We can thank former US President Ronald Reagan and former British Prime Minister Margaret Thatcher for our current state of affairs. The neoliberal reforms of the 1980s were based on the idea that unfettered markets would bring shared prosperity through a mystical trickle-down process. We were told that lowering tax rates on the rich, financialization, and globalization would result in higher standards of living for everybody. Instead, the US growth rate fell to around two-thirds of its level in the post-war era – a period of tight financial regulations and a top marginal tax rate consistently above 70% – and a greater share of the wealth and income from this limited growth was funneled to the top 1%. Instead of the promised prosperity, we got deindustrialization, polarization, and a shrinking middle class. Unless we change the script, these patterns will continue – or worsen.

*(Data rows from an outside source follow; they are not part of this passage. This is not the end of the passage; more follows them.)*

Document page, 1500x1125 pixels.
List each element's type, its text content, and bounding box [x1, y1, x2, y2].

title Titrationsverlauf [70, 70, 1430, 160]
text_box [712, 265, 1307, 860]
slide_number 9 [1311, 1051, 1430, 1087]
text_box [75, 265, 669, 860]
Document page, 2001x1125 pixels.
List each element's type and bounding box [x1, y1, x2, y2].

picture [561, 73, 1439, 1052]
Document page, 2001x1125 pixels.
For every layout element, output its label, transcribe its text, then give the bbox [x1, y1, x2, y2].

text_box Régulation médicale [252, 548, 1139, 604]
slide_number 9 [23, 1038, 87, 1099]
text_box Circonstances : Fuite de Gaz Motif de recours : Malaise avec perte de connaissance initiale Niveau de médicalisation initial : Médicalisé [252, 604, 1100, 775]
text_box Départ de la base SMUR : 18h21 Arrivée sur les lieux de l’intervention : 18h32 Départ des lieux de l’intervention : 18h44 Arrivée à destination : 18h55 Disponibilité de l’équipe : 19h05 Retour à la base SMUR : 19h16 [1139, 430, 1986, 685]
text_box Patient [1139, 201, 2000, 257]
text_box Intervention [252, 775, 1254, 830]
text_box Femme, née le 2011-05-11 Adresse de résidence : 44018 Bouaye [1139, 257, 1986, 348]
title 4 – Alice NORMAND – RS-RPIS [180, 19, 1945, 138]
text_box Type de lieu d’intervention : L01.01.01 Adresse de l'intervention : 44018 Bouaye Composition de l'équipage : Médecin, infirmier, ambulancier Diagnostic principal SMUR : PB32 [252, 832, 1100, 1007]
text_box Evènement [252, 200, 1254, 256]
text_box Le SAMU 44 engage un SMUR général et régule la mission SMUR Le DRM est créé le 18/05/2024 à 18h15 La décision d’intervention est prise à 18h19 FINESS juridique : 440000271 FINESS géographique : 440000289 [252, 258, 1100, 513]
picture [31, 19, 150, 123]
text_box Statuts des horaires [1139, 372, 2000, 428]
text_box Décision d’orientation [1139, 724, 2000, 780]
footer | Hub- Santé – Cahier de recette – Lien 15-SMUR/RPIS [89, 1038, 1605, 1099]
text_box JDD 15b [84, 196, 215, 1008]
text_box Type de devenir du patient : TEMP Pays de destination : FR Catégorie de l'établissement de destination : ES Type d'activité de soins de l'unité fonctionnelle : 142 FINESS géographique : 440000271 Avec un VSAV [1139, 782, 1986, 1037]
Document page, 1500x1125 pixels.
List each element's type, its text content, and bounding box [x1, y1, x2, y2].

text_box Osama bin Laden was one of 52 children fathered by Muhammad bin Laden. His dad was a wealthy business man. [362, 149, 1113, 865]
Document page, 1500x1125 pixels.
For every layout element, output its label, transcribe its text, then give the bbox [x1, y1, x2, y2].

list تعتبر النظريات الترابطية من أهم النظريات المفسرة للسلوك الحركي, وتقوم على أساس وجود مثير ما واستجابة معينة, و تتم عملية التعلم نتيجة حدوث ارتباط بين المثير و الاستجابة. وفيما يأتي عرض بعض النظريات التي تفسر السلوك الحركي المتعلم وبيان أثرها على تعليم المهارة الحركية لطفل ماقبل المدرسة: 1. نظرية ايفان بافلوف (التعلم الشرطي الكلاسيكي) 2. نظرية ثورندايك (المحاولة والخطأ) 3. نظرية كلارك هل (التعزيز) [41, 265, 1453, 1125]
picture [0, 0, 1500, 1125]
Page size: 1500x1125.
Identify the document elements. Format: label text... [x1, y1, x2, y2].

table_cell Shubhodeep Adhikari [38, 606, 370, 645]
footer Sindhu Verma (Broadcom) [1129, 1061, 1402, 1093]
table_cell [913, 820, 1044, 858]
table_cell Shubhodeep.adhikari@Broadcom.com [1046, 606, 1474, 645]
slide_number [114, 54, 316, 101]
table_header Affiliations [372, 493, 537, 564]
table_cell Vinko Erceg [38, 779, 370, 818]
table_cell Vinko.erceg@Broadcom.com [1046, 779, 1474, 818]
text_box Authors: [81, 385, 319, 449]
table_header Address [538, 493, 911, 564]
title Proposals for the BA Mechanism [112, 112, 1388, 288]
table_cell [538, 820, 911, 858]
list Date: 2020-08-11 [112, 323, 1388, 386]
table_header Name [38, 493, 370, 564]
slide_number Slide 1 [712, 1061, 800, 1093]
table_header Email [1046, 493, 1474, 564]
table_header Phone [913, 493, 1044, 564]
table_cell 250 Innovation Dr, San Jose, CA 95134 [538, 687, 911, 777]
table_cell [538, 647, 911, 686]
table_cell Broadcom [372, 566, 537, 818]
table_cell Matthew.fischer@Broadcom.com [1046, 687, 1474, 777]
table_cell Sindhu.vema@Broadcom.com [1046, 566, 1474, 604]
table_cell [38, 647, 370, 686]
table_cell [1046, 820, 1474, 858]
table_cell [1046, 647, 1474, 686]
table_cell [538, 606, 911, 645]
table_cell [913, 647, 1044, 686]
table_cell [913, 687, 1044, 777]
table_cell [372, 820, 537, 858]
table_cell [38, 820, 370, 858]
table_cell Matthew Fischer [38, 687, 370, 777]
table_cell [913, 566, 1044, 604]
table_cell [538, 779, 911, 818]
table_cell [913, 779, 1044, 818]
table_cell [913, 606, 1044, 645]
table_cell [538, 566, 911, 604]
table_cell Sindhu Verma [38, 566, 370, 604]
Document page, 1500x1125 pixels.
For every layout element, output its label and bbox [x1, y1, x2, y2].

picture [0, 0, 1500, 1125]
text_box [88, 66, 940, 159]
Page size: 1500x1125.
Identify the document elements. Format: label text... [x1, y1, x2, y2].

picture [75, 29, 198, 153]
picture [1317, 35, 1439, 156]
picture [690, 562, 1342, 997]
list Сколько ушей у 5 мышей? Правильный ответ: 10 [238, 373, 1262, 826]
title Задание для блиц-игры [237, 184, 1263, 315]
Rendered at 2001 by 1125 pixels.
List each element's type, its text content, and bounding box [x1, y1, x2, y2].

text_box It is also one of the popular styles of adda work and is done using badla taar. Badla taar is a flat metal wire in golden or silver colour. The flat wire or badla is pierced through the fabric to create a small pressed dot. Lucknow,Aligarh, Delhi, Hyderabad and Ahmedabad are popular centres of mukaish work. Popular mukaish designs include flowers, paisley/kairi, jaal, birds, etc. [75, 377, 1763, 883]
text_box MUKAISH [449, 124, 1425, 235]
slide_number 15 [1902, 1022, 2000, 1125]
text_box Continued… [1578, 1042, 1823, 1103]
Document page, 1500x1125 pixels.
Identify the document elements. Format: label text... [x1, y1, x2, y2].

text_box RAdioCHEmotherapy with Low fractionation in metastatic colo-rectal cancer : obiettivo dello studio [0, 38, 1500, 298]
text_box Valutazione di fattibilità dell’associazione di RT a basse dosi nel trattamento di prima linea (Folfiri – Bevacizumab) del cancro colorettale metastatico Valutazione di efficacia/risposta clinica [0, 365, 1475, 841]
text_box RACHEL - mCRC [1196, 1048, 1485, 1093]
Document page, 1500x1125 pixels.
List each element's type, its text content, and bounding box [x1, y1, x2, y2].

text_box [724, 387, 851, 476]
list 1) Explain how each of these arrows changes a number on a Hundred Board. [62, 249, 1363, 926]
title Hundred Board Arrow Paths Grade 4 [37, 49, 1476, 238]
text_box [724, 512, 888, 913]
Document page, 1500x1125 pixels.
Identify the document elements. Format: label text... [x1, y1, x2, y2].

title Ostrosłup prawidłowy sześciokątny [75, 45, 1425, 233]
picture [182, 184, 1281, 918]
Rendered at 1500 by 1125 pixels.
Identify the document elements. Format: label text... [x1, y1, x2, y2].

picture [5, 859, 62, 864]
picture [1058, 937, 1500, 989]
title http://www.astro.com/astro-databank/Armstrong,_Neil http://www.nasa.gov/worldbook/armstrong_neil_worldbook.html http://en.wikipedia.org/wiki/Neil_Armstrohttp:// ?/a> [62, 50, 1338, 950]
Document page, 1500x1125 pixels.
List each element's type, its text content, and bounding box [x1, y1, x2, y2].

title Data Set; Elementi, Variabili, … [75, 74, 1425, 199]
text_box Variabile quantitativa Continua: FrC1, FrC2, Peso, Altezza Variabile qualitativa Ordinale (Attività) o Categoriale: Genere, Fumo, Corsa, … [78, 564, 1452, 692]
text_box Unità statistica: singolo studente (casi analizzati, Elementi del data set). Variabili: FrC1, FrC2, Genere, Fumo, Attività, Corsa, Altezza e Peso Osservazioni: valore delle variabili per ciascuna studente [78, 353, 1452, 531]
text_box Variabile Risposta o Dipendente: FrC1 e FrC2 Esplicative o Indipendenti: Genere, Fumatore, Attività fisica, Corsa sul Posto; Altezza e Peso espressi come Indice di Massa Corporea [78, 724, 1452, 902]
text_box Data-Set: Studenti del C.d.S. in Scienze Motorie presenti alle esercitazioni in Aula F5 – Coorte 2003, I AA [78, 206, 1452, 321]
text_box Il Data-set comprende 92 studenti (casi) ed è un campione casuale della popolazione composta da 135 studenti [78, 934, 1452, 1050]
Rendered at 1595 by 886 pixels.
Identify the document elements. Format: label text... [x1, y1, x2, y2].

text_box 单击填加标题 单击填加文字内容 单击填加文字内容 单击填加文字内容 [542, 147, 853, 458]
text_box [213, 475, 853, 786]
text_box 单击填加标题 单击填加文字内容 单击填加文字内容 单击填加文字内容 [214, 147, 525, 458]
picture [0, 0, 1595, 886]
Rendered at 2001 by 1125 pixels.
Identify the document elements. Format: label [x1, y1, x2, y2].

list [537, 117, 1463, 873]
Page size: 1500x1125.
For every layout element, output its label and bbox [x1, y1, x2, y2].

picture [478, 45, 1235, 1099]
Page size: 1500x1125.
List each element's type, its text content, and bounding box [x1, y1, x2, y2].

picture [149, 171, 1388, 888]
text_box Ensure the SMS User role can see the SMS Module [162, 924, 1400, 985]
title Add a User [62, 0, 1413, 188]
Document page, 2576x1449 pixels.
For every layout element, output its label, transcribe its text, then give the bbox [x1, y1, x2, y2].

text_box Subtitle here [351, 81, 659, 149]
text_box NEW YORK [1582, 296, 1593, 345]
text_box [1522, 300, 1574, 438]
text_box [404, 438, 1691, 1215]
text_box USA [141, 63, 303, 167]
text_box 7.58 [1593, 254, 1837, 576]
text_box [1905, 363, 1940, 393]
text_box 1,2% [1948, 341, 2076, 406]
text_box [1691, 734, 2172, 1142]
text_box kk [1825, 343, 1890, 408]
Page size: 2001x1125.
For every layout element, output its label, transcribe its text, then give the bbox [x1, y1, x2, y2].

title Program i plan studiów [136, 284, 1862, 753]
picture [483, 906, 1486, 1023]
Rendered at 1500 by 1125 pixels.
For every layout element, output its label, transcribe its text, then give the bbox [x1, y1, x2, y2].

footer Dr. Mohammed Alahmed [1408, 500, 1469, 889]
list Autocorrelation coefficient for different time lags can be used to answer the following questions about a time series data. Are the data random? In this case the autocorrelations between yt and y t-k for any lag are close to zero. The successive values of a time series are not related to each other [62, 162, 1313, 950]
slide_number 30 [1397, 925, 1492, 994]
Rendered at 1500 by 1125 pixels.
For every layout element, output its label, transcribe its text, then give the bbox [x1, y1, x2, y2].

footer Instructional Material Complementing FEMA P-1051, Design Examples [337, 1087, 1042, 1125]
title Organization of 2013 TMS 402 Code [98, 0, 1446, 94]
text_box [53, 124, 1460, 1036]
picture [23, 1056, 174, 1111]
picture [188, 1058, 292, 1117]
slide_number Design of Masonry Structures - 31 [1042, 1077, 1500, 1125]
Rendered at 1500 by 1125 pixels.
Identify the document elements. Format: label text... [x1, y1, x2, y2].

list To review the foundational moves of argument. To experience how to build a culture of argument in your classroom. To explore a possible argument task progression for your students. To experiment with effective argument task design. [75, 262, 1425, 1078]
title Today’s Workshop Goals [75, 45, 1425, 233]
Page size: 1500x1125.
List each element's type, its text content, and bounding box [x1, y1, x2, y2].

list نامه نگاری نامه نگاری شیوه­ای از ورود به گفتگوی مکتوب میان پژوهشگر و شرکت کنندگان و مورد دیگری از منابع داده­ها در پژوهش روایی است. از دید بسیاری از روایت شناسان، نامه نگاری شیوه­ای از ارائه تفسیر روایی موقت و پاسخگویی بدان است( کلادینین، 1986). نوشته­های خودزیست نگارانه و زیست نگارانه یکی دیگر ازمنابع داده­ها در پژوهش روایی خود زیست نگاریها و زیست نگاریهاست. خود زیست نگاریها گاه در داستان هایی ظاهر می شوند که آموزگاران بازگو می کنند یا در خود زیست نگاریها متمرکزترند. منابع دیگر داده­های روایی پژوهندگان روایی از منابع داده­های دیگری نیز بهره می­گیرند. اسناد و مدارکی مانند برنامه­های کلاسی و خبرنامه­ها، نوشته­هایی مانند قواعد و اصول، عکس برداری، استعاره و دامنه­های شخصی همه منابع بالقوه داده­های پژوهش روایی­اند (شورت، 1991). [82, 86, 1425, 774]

Fortunately, there is an alternative to market fundamentalism. Through a pragmatic rebalancing of power between government, markets, and civil society, we can move toward a freer, fairer, and more productive system. Progressive capitalism means forging a new social contract between voters and elected officials, workers and corporations, rich and poor. To make a middle-class standard of living a realistic goal once again for most Americans and Europeans, markets must serve society, rather than vice versa.

Invasion of the Wealth Snatchers

Unlike neoliberalism, progressive capitalism is based on a proper understanding of how value is created today. The true and sustainable wealth of nations comes not from exploiting countries, natural resources, and people, but from human ingenuity and cooperation, often facilitated by governments and civil-society institutions. Since the second half of the eighteenth century, productivity-enhancing innovation has been the real driver of dynamism and higher living standards.